Ini merupakan harga tertinggi dalam hampir 2,5 tahun, menandai kembalinya momentum bullish setelah periode bearish yang panjang.
Lonjakan ini didukung oleh beberapa faktor, termasuk sentimen positif terhadap Exchange-Traded Funds (ETF) Bitcoin spot yang disetujui oleh Komisi Sekuritas dan Bursa (SEC) AS.
ETF ini menjadi magnet bagi investor, dengan sembilan dari mereka berhasil mengumpulkan total 300.000 Bitcoin senilai 17 miliar dolar AS sejak debutnya pada Januari 2024.
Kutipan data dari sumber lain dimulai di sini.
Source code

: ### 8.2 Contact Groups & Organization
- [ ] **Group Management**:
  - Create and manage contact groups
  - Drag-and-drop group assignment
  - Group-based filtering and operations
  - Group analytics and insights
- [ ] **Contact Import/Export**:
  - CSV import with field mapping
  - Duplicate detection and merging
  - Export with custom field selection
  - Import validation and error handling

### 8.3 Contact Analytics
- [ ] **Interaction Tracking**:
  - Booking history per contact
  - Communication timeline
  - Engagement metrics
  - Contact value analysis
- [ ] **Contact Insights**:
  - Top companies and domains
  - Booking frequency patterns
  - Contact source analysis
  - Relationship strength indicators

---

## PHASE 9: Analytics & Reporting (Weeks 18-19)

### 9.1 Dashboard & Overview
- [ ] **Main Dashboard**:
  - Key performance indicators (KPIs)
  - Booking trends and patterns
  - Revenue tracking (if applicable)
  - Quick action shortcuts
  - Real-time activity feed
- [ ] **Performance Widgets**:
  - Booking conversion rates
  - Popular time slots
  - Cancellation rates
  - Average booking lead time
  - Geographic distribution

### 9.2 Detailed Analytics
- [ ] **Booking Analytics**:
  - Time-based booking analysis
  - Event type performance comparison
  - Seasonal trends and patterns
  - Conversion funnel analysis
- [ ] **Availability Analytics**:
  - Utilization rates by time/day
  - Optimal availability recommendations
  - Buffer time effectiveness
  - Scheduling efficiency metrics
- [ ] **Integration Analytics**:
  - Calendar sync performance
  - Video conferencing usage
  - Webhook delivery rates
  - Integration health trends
Sementara itu, antusiasme juga terpancar dari antisipasi “halving day” yang akan terjadi pada April 2024. Halving day, yang terjadi setiap empat tahun sekali, memotong setengah imbalan bagi penambang baru dalam blockchain Bitcoin, secara historis telah menyebabkan lonjakan harga Bitcoin.
Dengan kembali ke optimisme pasar dan permintaan yang kuat, para analis memperkirakan Bitcoin bisa mencapai rekor baru sekitar 88.000 dolar AS pada tahun 2024, sebelum kemudian menetap di angka sekitar 77.000 dolar AS pada akhir tahun.